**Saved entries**
━━━

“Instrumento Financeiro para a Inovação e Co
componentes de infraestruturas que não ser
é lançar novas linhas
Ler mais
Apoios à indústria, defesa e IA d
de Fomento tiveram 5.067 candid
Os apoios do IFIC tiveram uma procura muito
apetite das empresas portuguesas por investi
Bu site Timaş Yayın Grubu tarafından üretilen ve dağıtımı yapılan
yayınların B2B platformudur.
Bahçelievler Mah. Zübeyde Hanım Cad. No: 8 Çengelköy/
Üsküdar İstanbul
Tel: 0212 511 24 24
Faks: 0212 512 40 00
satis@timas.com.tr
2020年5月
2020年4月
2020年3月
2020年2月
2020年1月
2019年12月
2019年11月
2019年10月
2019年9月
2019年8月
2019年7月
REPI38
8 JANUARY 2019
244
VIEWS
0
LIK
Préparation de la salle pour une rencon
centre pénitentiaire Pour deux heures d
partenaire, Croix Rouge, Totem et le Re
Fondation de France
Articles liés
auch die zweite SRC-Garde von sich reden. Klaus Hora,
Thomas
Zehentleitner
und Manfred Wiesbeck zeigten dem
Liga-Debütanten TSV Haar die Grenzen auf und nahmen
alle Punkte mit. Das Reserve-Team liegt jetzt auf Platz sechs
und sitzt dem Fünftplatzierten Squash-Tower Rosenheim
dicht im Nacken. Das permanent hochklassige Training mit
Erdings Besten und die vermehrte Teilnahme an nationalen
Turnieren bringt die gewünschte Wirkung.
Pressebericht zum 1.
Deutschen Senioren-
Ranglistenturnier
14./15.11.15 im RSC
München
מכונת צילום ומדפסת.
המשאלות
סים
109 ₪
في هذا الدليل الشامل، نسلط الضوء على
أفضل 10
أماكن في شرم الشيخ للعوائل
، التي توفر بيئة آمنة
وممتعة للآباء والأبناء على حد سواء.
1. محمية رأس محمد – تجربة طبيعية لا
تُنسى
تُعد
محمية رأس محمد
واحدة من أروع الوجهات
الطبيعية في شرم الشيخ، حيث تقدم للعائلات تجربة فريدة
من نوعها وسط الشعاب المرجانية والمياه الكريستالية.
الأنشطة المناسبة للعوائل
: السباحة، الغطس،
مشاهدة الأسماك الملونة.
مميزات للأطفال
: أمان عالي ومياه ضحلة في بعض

━━━

**What is needed**
Copy, character for character, the lines from the line that holds "Tel: 0212 511 24 24" through the final line of the records above.

**Exercise response**
Tel: 0212 511 24 24
Faks: 0212 512 40 00
satis@timas.com.tr
2020年5月
2020年4月
2020年3月
2020年2月
2020年1月
2019年12月
2019年11月
2019年10月
2019年9月
2019年8月
2019年7月
REPI38
8 JANUARY 2019
244
VIEWS
0
LIK
Préparation de la salle pour une rencon
centre pénitentiaire Pour deux heures d
partenaire, Croix Rouge, Totem et le Re
Fondation de France
Articles liés
auch die zweite SRC-Garde von sich reden. Klaus Hora,
Thomas
Zehentleitner
und Manfred Wiesbeck zeigten dem
Liga-Debütanten TSV Haar die Grenzen auf und nahmen
alle Punkte mit. Das Reserve-Team liegt jetzt auf Platz sechs
und sitzt dem Fünftplatzierten Squash-Tower Rosenheim
dicht im Nacken. Das permanent hochklassige Training mit
Erdings Besten und die vermehrte Teilnahme an nationalen
Turnieren bringt die gewünschte Wirkung.
Pressebericht zum 1.
Deutschen Senioren-
Ranglistenturnier
14./15.11.15 im RSC
München
מכונת צילום ומדפסת.
המשאלות
סים
109 ₪
في هذا الدليل الشامل، نسلط الضوء على
أفضل 10
أماكن في شرم الشيخ للعوائل
، التي توفر بيئة آمنة
وممتعة للآباء والأبناء على حد سواء.
1. محمية رأس محمد – تجربة طبيعية لا
تُنسى
تُعد
محمية رأس محمد
واحدة من أروع الوجهات
الطبيعية في شرم الشيخ، حيث تقدم للعائلات تجربة فريدة
من نوعها وسط الشعاب المرجانية والمياه الكريستالية.
الأنشطة المناسبة للعوائل
: السباحة، الغطس،
مشاهدة الأسماك الملونة.
مميزات للأطفال
: أمان عالي ومياه ضحلة في بعض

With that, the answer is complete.